It’s beginning to seem that, short of war, this
market’s going up, so perhaps it’s no wonder that talk is building of a
2000-style stock market bubble.
Shares jumped 1%
last week, notching another all-time record high despite a serious
confrontation between the U.S. and Russia over its moves in the eastern
Ukraine. Geopolitical concerns were trumped by improving U.S. economic data,
and conciliatory-sounding comments from Russian President Vladimir Putin
assuaged the market.
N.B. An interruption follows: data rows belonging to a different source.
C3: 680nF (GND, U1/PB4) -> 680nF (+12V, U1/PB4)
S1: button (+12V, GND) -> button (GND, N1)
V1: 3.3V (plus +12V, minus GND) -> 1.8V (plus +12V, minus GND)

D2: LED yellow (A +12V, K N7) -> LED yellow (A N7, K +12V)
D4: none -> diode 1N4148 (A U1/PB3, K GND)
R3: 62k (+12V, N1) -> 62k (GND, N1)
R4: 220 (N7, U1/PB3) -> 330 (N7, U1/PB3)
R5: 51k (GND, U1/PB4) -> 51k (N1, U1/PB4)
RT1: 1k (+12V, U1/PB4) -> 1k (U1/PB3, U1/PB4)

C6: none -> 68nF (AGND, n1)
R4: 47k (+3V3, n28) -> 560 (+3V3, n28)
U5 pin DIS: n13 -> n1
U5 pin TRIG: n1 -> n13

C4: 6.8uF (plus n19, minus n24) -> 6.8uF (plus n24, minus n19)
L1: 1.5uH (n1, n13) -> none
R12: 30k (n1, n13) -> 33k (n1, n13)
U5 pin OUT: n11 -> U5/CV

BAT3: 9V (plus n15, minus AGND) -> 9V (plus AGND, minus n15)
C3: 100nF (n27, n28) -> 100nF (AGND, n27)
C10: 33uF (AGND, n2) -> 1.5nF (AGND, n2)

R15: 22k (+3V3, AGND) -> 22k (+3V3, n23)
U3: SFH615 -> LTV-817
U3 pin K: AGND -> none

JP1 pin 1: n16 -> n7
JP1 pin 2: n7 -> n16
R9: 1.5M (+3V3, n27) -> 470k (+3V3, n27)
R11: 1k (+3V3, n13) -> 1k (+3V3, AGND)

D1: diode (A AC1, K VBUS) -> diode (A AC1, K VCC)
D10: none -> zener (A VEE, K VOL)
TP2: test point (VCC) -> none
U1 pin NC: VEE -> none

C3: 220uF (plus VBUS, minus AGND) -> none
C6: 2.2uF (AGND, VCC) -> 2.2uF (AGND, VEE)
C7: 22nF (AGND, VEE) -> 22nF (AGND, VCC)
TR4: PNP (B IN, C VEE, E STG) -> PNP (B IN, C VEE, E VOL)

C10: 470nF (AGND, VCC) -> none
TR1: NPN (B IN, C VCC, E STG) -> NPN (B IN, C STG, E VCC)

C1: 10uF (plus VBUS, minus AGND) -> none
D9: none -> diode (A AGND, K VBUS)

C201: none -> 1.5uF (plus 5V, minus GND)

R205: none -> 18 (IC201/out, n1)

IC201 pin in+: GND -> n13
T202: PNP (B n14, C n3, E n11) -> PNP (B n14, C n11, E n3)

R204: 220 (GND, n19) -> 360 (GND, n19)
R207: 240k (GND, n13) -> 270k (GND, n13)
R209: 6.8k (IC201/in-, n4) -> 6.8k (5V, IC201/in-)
Nevertheless, the situation on the ground in Crimea
remains unpredictable and tense, and could yet come back to slam the market.
On the week, the
Dow Jones Industrial Average picked up 131 points, or 0.8%, to 16,452.72. The
Standard & Poor’s 500 index gained nearly 19 points to 1878.04, a new high.
The Nasdaq Composite index rose 28 points, or 0.65%, to 4336.22. The Russell
2000 small cap index soared 1.7%, or 20 points, to 1203.32, and a nearly 3%
one-day jump Tuesday helped fuel the bubble talk.
The more
important geopolitical issue could extend beyond the dust-up over the Ukraine,
leading to future market-slamming confrontations between the West and Russia
over other issues, like Syria and Iran, says James Russell, senior equity
strategist at U.S. Bank Wealth Management. “Cooperation with Russia could
be off the table, and that could lead to more strident event risk later this
year,” he adds.
U.S. domestic
data continue to show trends that are “two steps forward, one step
back,” Russell adds, but remain supportive nonetheless of the rally. Last
week’s report of a drop in jobless claims and a larger-than-expected rise in
payrolls was welcomed by investors.
In addition to
the equity rally, a hot IPO market is also behind the bubble talk. Initial
public offerings are ramping up so the market will have to digest a lot of new
stock supply, he adds. Bad-weather issues might also be reflected in the
first-quarter reporting season (Barrons Online).